- Passage given -
______

Stargazers perform grav wave 'paleontology' in simulations

Astrophysicists are one step closer to understanding how pairs of merging black holes form in the far reaches of the cosmos.

The dramatic melding of two black holes produced the first gravitational waves detected by the Earth-based Advanced Laser Interferometer Gravitational-wave Observatory (LIGO). While these waves confirmed Einstein’s theory of general relativity, questions were raised about how the holes were formed in the first place: it's rather rare for two such terrifying voids to smash into each other.

Using computer simulations, a team of scientists from the University of Birmingham, UK, and the University of Amsterdam, in the Netherlands, has modeled the types of stars that eventually evolve to become pairs of merging black holes. Their results were published Wednesday in Nature Communications, and shed light on how massive stars wind up as cannibalistic black holes meandering through the universe.

These giant voids rarely encounter objects in their path. We're told that before two holes collide, they may start out as huge stars no further than a fifth of the distance between our Earth and the Sun apart – that's just 18.6 million miles or 29.9 million kilometres, and very close by astronomical standards.

However, black holes are typically formed from massive stars that grow to be much larger than this gap and thus are further from their neighbors than the magic distance. Therefore, the stars have to be squeezed tightly together, a scenario described as “isolated binary evolution via a common-envelope phase.”

“Getting massive stars so close together is one of the main challenges, since massive stars expand during their lives to become up to a thousand times the size of the sun. In our model, massive stars are brought close together through a process known as a common envelope, where at some point both stars orbit inside of the same envelope,” Simon Stevenson, first author of the paper and a PhD student at the University of Birmingham, explained to The Register.

According to the boffins, the stars start out at wide distances from each other, passing mass to one another within a bubble of gas and dust. As gas leaks from the system, the doomed stars lose energy, and their orbits shrink, thus bringing them closer together.

______

- Recorded information -

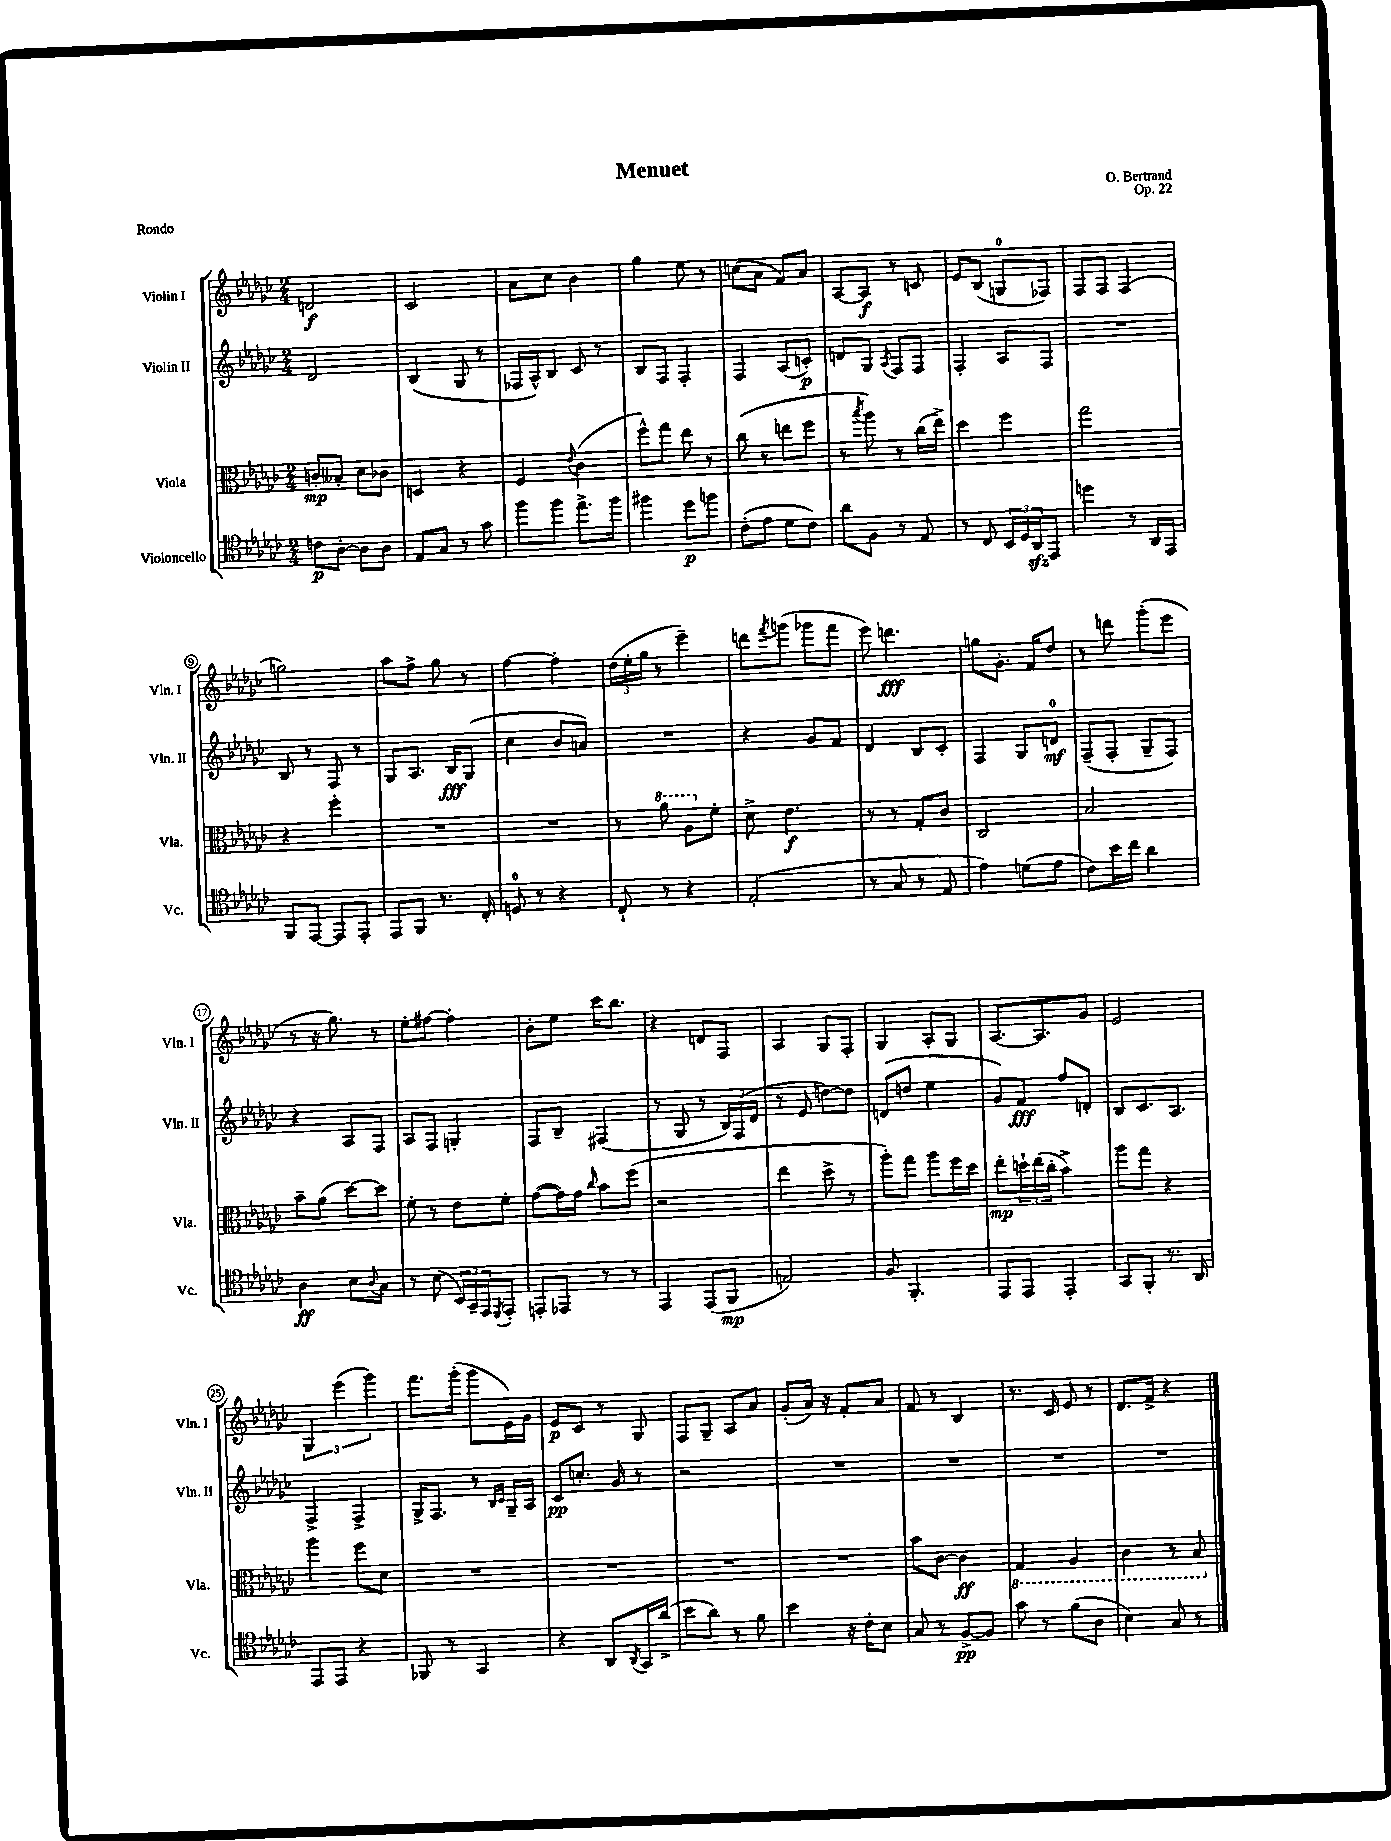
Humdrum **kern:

______

- Directions -
List every observatory, university, and publication named in the black hole article. Rely only on the black hole article, not on the listing.

- Expected output -
- Advanced Laser Interferometer Gravitational-wave Observatory (LIGO)
- University of Birmingham
- University of Amsterdam
- Nature Communications
- The Register